Health problems associated with MDMA have been escalating as users have been taking increasingly high doses, Siegel said. Extensive research is needed before the drug is made available by prescription, he said, because little is known about its long-term effects and toxicity. And, he said, MDMA has a fairly narrow “index of safety.” The dose of MDMA “that gets you high and the dose that kills you is narrower” than many drugs, including LSD.

Known as ‘Love Drug’

MDMA--3, 4-methylenedioxymethamphetamine--has a chemical composition that is related to both amphetamines and mescaline. It is known as “the love drug” on college campuses where it is considered to be an aphrodisiac, but users who were interviewed said it precipitates emotional, not sexual, feelings.

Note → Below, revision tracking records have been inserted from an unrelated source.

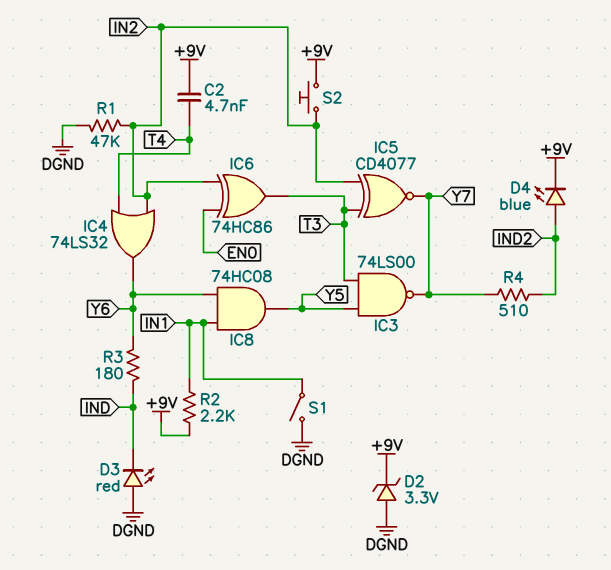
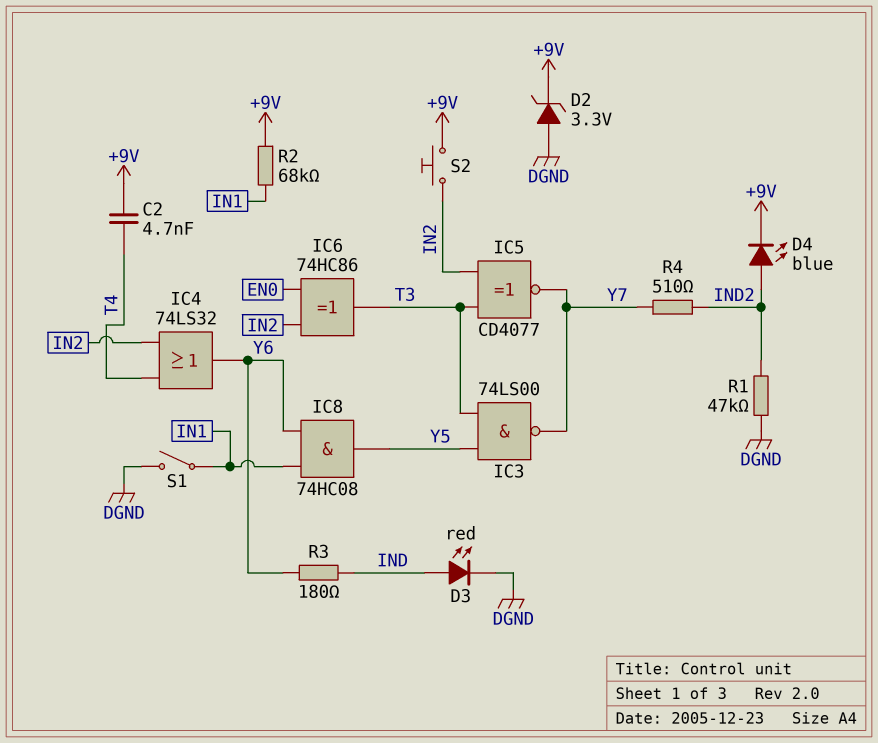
D3: LED red (A DGND, K IND) -> LED red (A IND, K DGND)
R1: 47k (DGND, IN2) -> 47k (DGND, IND2)
R2: 2.2k (+9V, IN1) -> 68k (+9V, IN1)

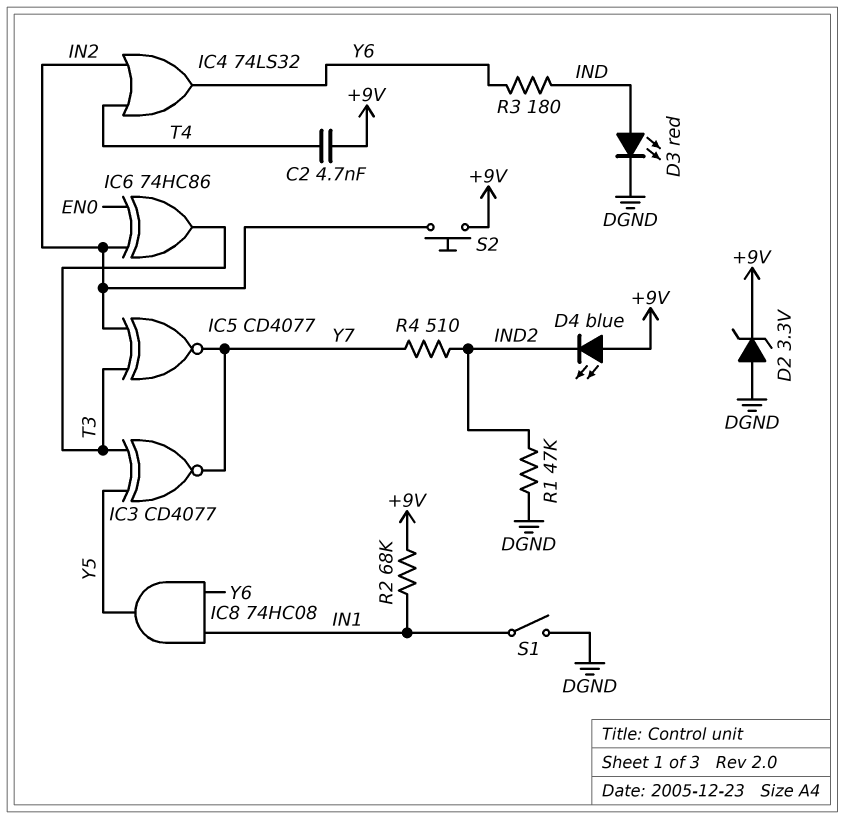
D4: LED blue (A IND2, K +9V) -> LED blue (A +9V, K IND2)
IC3: NAND 74LS00 (in T3, in Y5, out Y7) -> XNOR CD4077 (in T3, in Y5, out Y7)

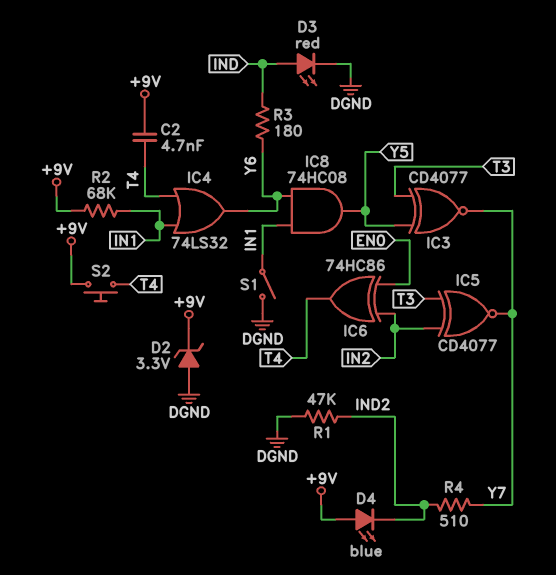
IC4: OR 74LS32 (in IN2, in T4, out Y6) -> OR 74LS32 (in IN1, in T4, out Y6)
IC6: XOR 74HC86 (in EN0, in IN2, out T3) -> XOR 74HC86 (in EN0, in IN2, out T4)
S2: button (+9V, IN2) -> button (+9V, T4)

“You can’t sleaze with it,” said student Jeff Manning who has taken the drug several times for the “experience.” “Your true emotions come out, and nobody’s going to do something they don’t want to do. It’s not a scary, trippy drug. It won’t take you someplace you don’t want to go.”

DEA officials should not be misled by the “love drug” and “ecstasy” labels, said Tamm, who used the drug several times in therapy after being assaulted. If the drug is outlawed because of street use, she said, the harm will be irreparable.

“I’d hate to think that others who have gone through an experience like mine wouldn’t be able to use MDMA,” she said. “I don’t know what shape I’d be in now without the drug.”